If you haven't seen this sort of thing in action, namely the collective stupidity of an entity which encompasses some brilliant minds, you might find it hard to believe. But think of some of the dumb things Microsoft has done despite having hired some of the brightest minds. That is not Microsoft being uniquely Microsoft, it is Microsoft being a large organization exhibiting large organization dysfunctionality.

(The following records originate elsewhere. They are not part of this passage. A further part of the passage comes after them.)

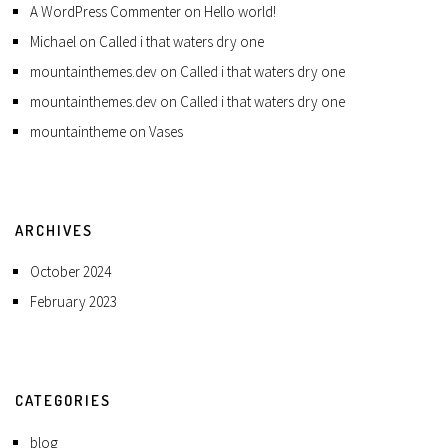
A WordPress Commenter
on
Hello world!
Michael
on
Called i that waters dry one
mountainthemes.dev
on
Called i that waters dry one
mountainthemes.dev
on
Called i that waters dry one
mountaintheme
on
Vases
ARCHIVES
October 2024
February 2023
CATEGORIES
blog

Or consider the brightest and best of the U.S. intelligence agencies. How did they manage to get hit by some of the biggest email virus and worm outbreaks? Because some of their top management insisted--over the objections of their own security staff--on connecting the public Internet, including email services like Hotmail and AOL, to their super secret networks. Like I said, some organizations have a peculiar way of isolating knowledge, particularly when that knowledge is inconvenient.

Find it inconvenient to use two separate systems for yor super secret stuff and your personal email? If your organization is large enough (and your own understanding of the risks is small enough) you can probably persuade yourself and your organization that combining them is not a problem. Ditto for passenger web surfing and flight controls, if combining them saves weight and money, which it doubtless does.

My wife and I had already talked about not flying on the 787 for other reasons (it's being put together from heavily outsourced plastic pieces, assembled out of the originally intended order, under enormous time pressure). Until the ability of a passenger to hack the flight controls via the in-flight Internet is fully negated, we'll probably stick to older planes.